Aber macht es denn Sinn, E-Autos aus dem Solarspeicher zu laden?
Wir haben unser Elektroauto erst seit einigen Wochen und eine PV- Anlage 9,6 kWp mit 10kWh Speicher. Zur Zeit gelingt es uns noch, das Fahrzeug ausschließlich tagsüber an den Wochenenden mit einer dem Wetter angepassten Strommenge zu laden. Den Ladestrom stelle ich auf 2 bis 2,6 kW ein, bei bewölktem Himmel auf 0,8 bis 1,6 kW, um zu vermeiden, dass das Auto Strom aus dem Hausspeicher zieht.
Dies sollte man vermeiden. Bei unserer Konstellation reicht der Speicher im Keller gerade aus, um den Verbrauch bis zum nächsten Morgen zu decken. Würde Strom an das Auto abgegeben, stünde der im Haus nicht mehr zur Verfügung und müsste aus dem Netz ersetzt werden.
Man sollte auch bedenken, dass Umwandlungsverluste in größerem Umfang auftreten und zwar je mehr, je öfter umgewandelt wird. Der Gleichstrom vom Dach wird bei unserem System in Wechselstrom umgewandelt, dann vom Batteriewechselrichter wieder in Gleichstrom zum Einlagern in die Batterie.
Um ihn ins Auto zu bringen, müsste er wieder in Wechselstrom umgewandelt werden, wo er dann für die Fahrzeugbatterie wieder in Gleichstrom umgewandelt würde.

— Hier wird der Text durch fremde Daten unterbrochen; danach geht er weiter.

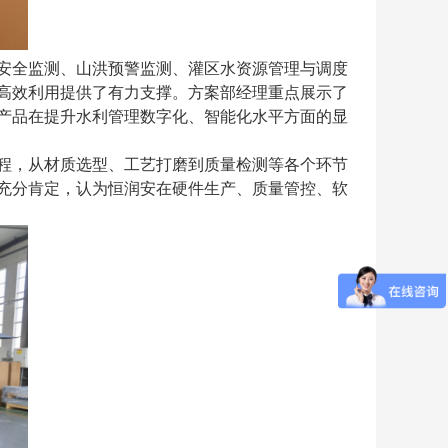
安全监测、山洪预警监测、灌区水资源管理与调度
高效利用提供了有力支撑。方案部经理重点展示了
产品在提升水利管理数字化、智能化水平方面的显
程，从材质选型、工艺打磨到质量检测等各个环节
充分肯定，认为恒润安在硬件生产
、
质量管控
、软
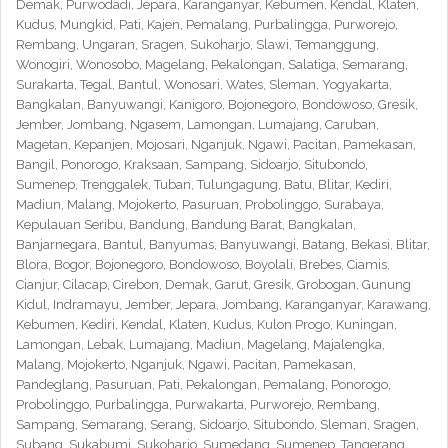
Demak, Purwodadi, Jepara, Karanganyar, Kebumen, Kendal, Klaten,
Kudus, Mungkid, Pati, Kajen, Pemalang, Purbalingga, Purworejo,
Rembang, Ungaran, Sragen, Sukoharjo, Slawi, Temanggung,
Wonogiri, Wonosobo, Magelang, Pekalongan, Salatiga, Semarang,
Surakarta, Tegal, Bantul, Wonosari, Wates, Sleman, Yogyakarta,
Bangkalan, Banyuwangi, Kanigoro, Bojonegoro, Bondowoso, Gresik,
Jember, Jombang, Ngasem, Lamongan, Lumajang, Caruban,
Magetan, Kepanjen, Mojosari, Nganjuk, Ngawi, Pacitan, Pamekasan,
Bangil, Ponorogo, Kraksaan, Sampang, Sidoarjo, Situbondo,
Sumenep, Trenggalek, Tuban, Tulungagung, Batu, Blitar, Kediri,
Madiun, Malang, Mojokerto, Pasuruan, Probolinggo, Surabaya,
Kepulauan Seribu, Bandung, Bandung Barat, Bangkalan,
Banjarnegara, Bantul, Banyumas, Banyuwangi, Batang, Bekasi, Blitar,
Blora, Bogor, Bojonegoro, Bondowoso, Boyolali, Brebes, Ciamis,
Cianjur, Cilacap, Cirebon, Demak, Garut, Gresik, Grobogan, Gunung
Kidul, Indramayu, Jember, Jepara, Jombang, Karanganyar, Karawang,
Kebumen, Kediri, Kendal, Klaten, Kudus, Kulon Progo, Kuningan,
Lamongan, Lebak, Lumajang, Madiun, Magelang, Majalengka,
Malang, Mojokerto, Nganjuk, Ngawi, Pacitan, Pamekasan,
Pandeglang, Pasuruan, Pati, Pekalongan, Pemalang, Ponorogo,
Probolinggo, Purbalingga, Purwakarta, Purworejo, Rembang,
Sampang, Semarang, Serang, Sidoarjo, Situbondo, Sleman, Sragen,
Subang, Sukabumi, Sukoharjo, Sumedang, Sumenep, Tangerang,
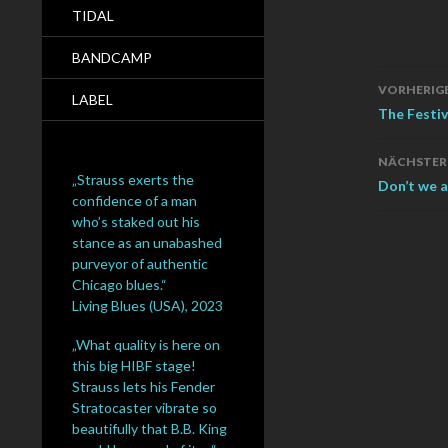
TIDAL
BANDCAMP
Beitra
VORHERIGE
LABEL
Navig
The Festi
NÄCHSTER
„Strauss exerts the
Don’t we al
confidence of a man
who’s staked out his
stance as an unabashed
purveyor of authentic
Chicago blues.“
Living Blues (USA), 2023
„What quality is here on
this big HIBF stage!
Strauss lets his Fender
Stratocaster vibrate so
beautifully that B.B. King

Man hätte also zwei zusätzliche Umwandlungen und somit einen doppelt so hohen Verlust. Schon bei der Nutzung des Batteriespeichers im Keller liegen unsere Umwandlungsverluste bei etwa 15 Prozent.
@Thomas aus Marl: Wie bekommt man 10 kWh in der Nacht verbraucht? Wärmepumpe sollte so eingestellt werden, dass sie hauptsächlich tagsüber läuft.
Wir hatten jetzt im Mai das erste Mal nur etwas über 2 kWh Netzbezug für 6 Personen ohne Wärmepumpe. Vor ein paar Tagen hatte es den ganzen Tag nur geregnet und da werden es auch nur 4,6 kWh Bezug (über den ganzen Tag verteilt).
Dank 20 kWp auf dem Dach, Home Office und zwei E-Autos steht der Autarkiegrad für 2021 bei aktuell 68% ohne Speicher.
Und für das Laden des Autos gibt es mit OpenWB oder evcc.io Lösungen um gesteuert nur PV Strom zu verwenden.